Q16 (Write ONE line (in your own words) with the main take-home message from the paper.)
Through parameter-efficient tuning the authors present a way to fine-tune a language model to perform a variety of music-to-music tasks.
Q17 (Would you recommend this paper for an award?)
No
Q19 (Potential to generate discourse: The paper will generate discourse at the ISMIR conference or have a large influence/impact on the future of the ISMIR community.)
Disagree
Q20 (Overall evaluation: Keep in mind that minor flaws can be corrected, and should not be a reason to reject a paper. Please familiarize yourself with the reviewer guidelines at https://ismir.net/reviewer-guidelines)
Weak accept
Q21 (Main review and comments for the authors. Please summarize strengths and weaknesses of the paper. It is essential that you justify the reason for the overall evaluation score in detail. Keep in mind that belittling or sarcastic comments are not appropriate.)

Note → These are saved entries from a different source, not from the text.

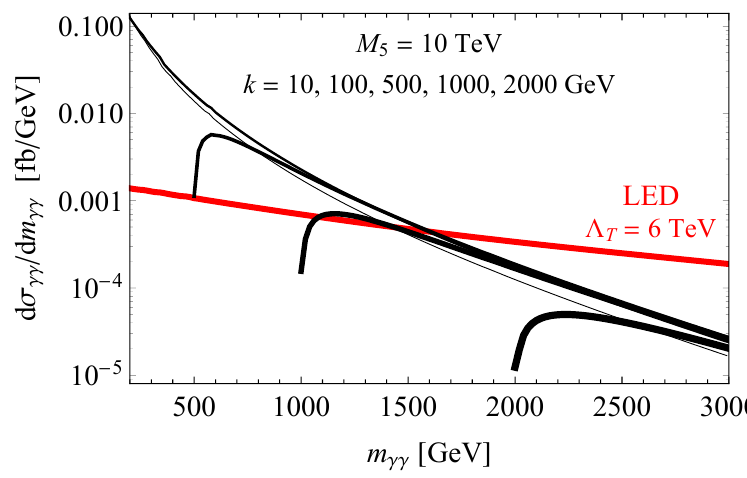
Figure 10 . Cross section of the diphoton signal at the 13 TeV LHC for k = 2000, 1000, 500, 100, 10 GeV (from thickest to thinnest) and M 5 = 10 TeV. Also shown (in red) is the signal from LED with > 2 extra dimensions with (cid:3) T = 6 TeV. In the k = 10 GeV case, the signal is reduced because of the diphoton branching ratio suppression due to signi(cid:12)cant decay rates into lighter KK gravitons. m > 400, 500, 700, 900, 1200, 1800, 3000 GeV, summing the electron and muon events. ‘‘ For each point in the parameter space the search region with the best expected limit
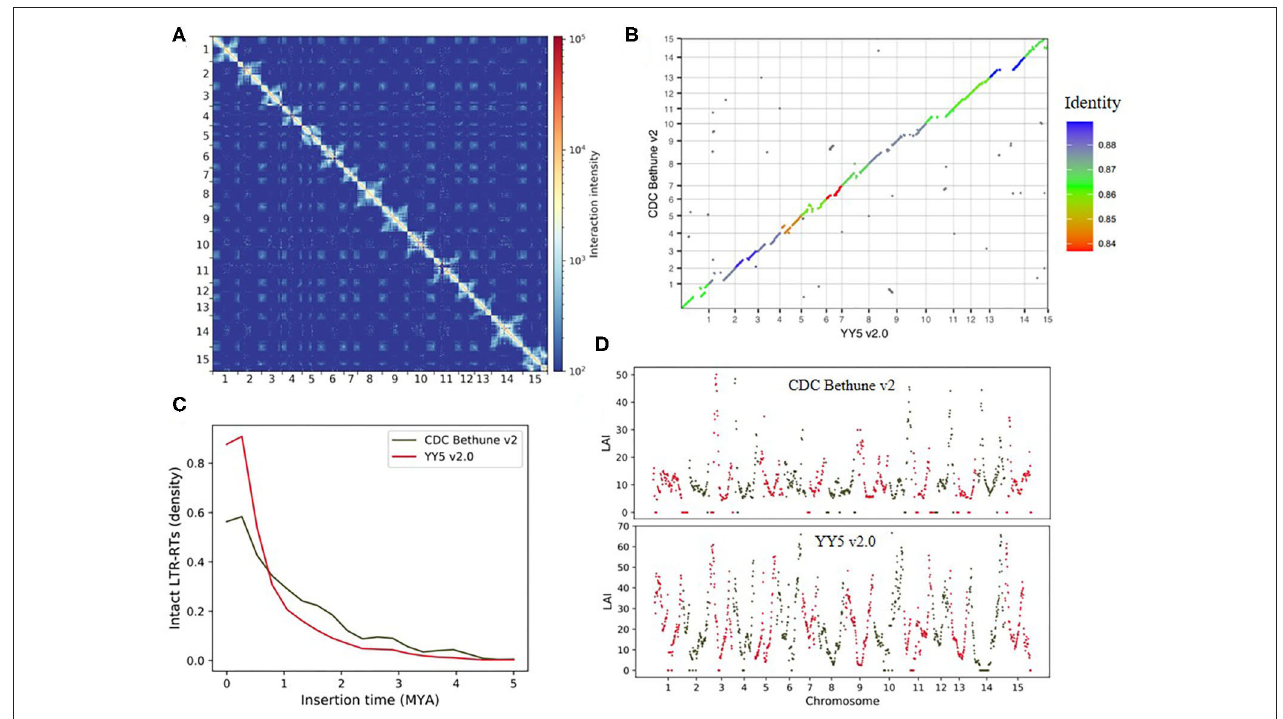
FIGURE 1 | Genome-wide Hi-C interaction heatmaps at 500Kb windows for the YY5 v2.0 genome assembly (A) . Genomic synteny map between the YY5 v2.0 genome assembly and the CDC Bethune v2 genome assembly (B) . Estima ted times of insertion for intact LTR-RTs ( < = 5 MYA) of the YYS v2.0 assembly and the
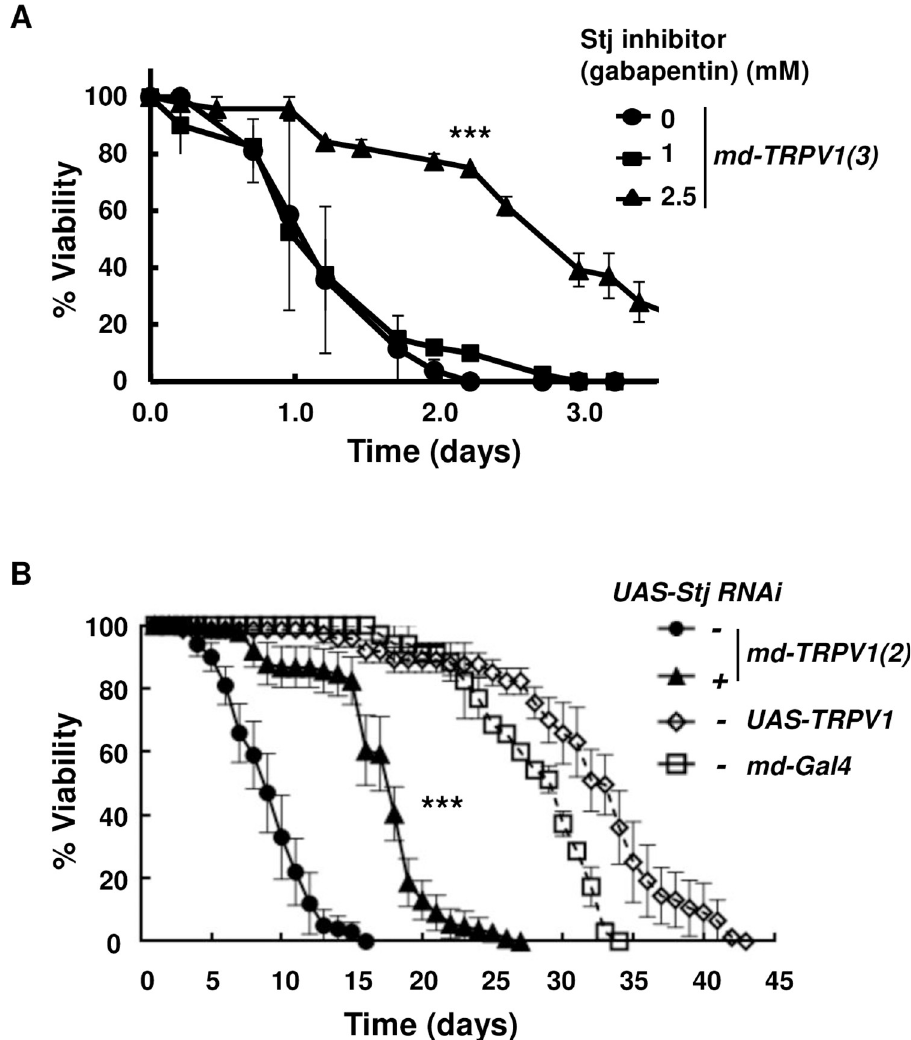
Fig 3. Effect of gabapentin and its target, sti , the α 2 δ -subunit of voltage-gated calcium channels, on the viability of md-TRPV1 flies grown on capsaicin-containing food at 29˚C. (A) Viability of md-TRPV1(3) flies reared on food that contained capsaicin (5 mM) and gabapentin at the concentrations indicated. Dots and vertical lines denote means and standard deviations, respectively. n = 60 for each curve; one-way ANOVA with the Tukey-Kramer method for multiple comparisons, ��� P < 0.001 for no gabapentin vs 2.5 mM gabapentin. md-TRPV1(3) denotes one copy of md-Gal4 and 3 copies of UAS-TRPV1 . (B) Viability of md-TRPV1(2) flies bearing one copy of md-Gal4 and two copies of UAS-TRPV1 with or without UAS-stj RNAi grown on food with capsaicin (5 mM) at 29˚C. Other flies ( UAS-TRPV1 and md-Gal4 ) were used as controls. Dots and vertical lines denote means and standard deviations, respectively. n = 60 for each curve; one-way ANOVA with the Tukey-Kramer method for multiple comparisons, ��� P < 0.001 for md- TRPV1(2) vs md-TRPV1(2) , UAS-stj-RNAi , in which (2) indicates two copies of UAS-TRPV1 . All flies were 5-day-old males. Reducing copy number from three to two increased viability four-fold; reducing further to one copy increased viability eleven-fold (Fig 2D). These confirm the notion that capsaicin-associ- ated viability in transgenic md-TRPV1 flies is dependent on the magnitude of TRPV1 activa- tion and thus the degree of nociceptor activation and total nociception.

The authors present a technique for music-to-music domain in the symbolic music domain by fine-tuning a LM and applying parameter-efficient tuning
Some minor comments: Abstract/intro —> what is an adapter?
Page 1 column 2 row 52 —> first approach is “treating two language models (LMs) as agents” while “second approach is “creating synergy through Parameter-Efficient Fine-Tuning (PEFT).”? This is not very clear from the writing.
Authors claim that they are the first to introduce Function Alignment, yet they state that it remains at the theoretical level, so what is the actual contribution?
Also, the mentioned Function alignment pape why should we consider as beneficial considering it as a “theoretical perspective?
I don’t understand p_t and d_t are summed? Ore flattened?
Page 3 col 1 row 160 —> corrsponds —> corresponds
Page 4 col1 line 241 shwon —>shown
4.5 the concept of “perplexity” should at least be introduced.
“We evaluate using chord metrics (root, majmin, seventh) from the mir_eval package [53]. “ —> what do the metrics represent?